Per la prima volta dopo le epidemie come la spagnola (1918) il mezzogiorno ha più morti che nati e i laureati che abbandonano l’isola sono passati in 10 anni dal 10% al 25%, più del doppio.

Di grafico in grafico l’inchiesta di Stella e Rizzo affonda nella carne della verità, con gli investimenti esteri che vanno per il 94,6% al nord e solo il 5% al sud, ma del resto, sappiamo bene che quando arrivano i milioni dell’Unione Europea li facciamo saccheggiare quindi non chiediamoci perché nessuno investe qui.

Se l’Ue finanzia 15 milioni di euro al Ciapi (ma è solo una delle tante vergogne della formazione siciliana) per ottenere 18 apprendisti, e badate bene stiamo parlando di apprendisti non posti di lavoro, non chiediamoci perché stiamo morendo.

Dolce e Gabbana raccontano che non trovano sarte- dicono i due giornalisti- però poi scopriamo di milioni di euro spesi dall’Europa per corsi di formazione al sud per onicotecnico o per abbronzatura artificiale… In 10 anni la formazione è stata un buco nero di 4 miliardi di euro”.

Ma non c’è da stupirsi se scambiamo le casse dell’Unione europea per un bottino di guerra, dal momento che, ad esempio il segretario regionale dell’Ars prende il triplo di Obama, e i deputati siciliani sono i più pagati d’Italia.

La Bulgaria, con i soldi europei è passata in 10 anni (dal 2000) da un Pil del 35% al 75%, superando di ben 11 punti la Calabria. E stiamo parlando della Bulgaria,che noi consideriamo quasi terzo mondo…. Noi del sud usiamo i fondi europei per realizzare il “Giardino dei fiori” e il “Profumo di lavanda”.

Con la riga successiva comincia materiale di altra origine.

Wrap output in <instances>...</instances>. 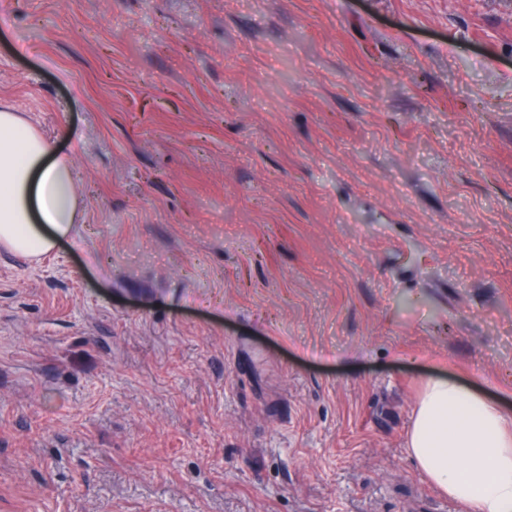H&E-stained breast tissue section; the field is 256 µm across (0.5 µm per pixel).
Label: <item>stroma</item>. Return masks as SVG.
I'll use <instances>...</instances> for the list:
<instances>
[{
  "label": "stroma",
  "instance_id": "stroma-1",
  "mask_svg": "<svg viewBox=\"0 0 512 512\" xmlns=\"http://www.w3.org/2000/svg\"><path fill=\"white\" fill-rule=\"evenodd\" d=\"M74 162L0 252V512H462L423 381L512 409V0H0Z\"/></svg>",
  "mask_w": 512,
  "mask_h": 512
}]
</instances>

Nel 2012 i turisti hanno speso in Italia 32 miliardi, ma in Sicilia ne sono stati spesi appena 4 miliardi. Del resto i nostri siti museali non esistono in rete e, ad esempio, il sito ufficiale della Regione conosce solo due lingue, l’italiano e l’inglese.

Siamo un paradiso rispetto alle Baleari, eppure i voli charter per la Sicilia sono 17 contro i 223 delle Baleari. Nel 2012 hanno scelto la Sicilia 3 milioni e mezzo di turisti, mentre sono andati alle Baleari in 41 milioni. Con la differenza che noi abbiamo i templi di Agrigento, Noto, Taormina, la storia e la preistoria, cinque siti proclamati patrimonio dell’umanità dall’Unesco e loro hanno solo il mare, il sole, ed evidentemente un’altra testa.

Il Sud sta morendo e i veleni dell’Acne di Cengio sono stati spostati a Giuliano e nessuno ha mosso un dito. I veleni della Terra dei fuochi sono arrivati lì perché sono stati gli stessi politici ed amministratori a vendere la vita dei loro concittadini e oggi il sacerdote di Caivano dice messa con le foto dei bimbi morti al fianco dell’altare e le letterine “grazie Gesù per ogni giorno di vita in più che mi regali”.

Pochi chilometri più in là c’è la Reggia di Carditello, abbandonata e smantellata pezzo per pezzo dai casalesi che ci hanno arredato le ville e nessun imprenditore vuole investire perché per aprire un cantiere di restauro deve scendere a patti con loro.

Ma poi c’è quello che Stella e Rizzo chiamano “il sud che vola”, che è quello di Mimmo Costanzo che ha finito con un anno e mezzo di anticipo il tratto di autostrada Salerno-Reggio Calabria (senza cedere ai ricatti dei subappalti), ci sono i fratelli Finocchiaro di Harmont & Blain che hanno invaso il mondo di Polaretti e solo in Corea ne vendono 18 milioni. Ci sono i due trentenni pugliesi Petrovillo e Belviso che con i soldi di un progetto vinto alla Regione (senza raccomandazioni, 25 mila euro) e dopo le porte sbattute in faccia da 42 banche, hanno trovato chi ha finanziato il loro sogno dell’aereo ultraleggero, il primo al mondo. Ed è lì, in Puglia che si costruisce anche il nuovo Boeing 787.

Questo è il Sud che muore di Stella e Rizzo, una fotografia che però lascia intravedere non la speranza, ma la terra dove seminare.

Però poi c’è l’ex presidente della Regione Raffaele Lombardo che tuona “Ulisse è stato il primo il primo invasore” e non guarda sotto il suo naso, non vede che gli unici saccheggiatori della nostra terra siamo noi. Dovremmo imparare a guardare sotto il nostro naso e cacciare quegli invasori che hanno i nostri stessi cognomi e le nostre stesse radici.

Perché è vero che Se muore il sud muore l’Italia, ma se muore il sud è anche e soprattutto colpa nostra.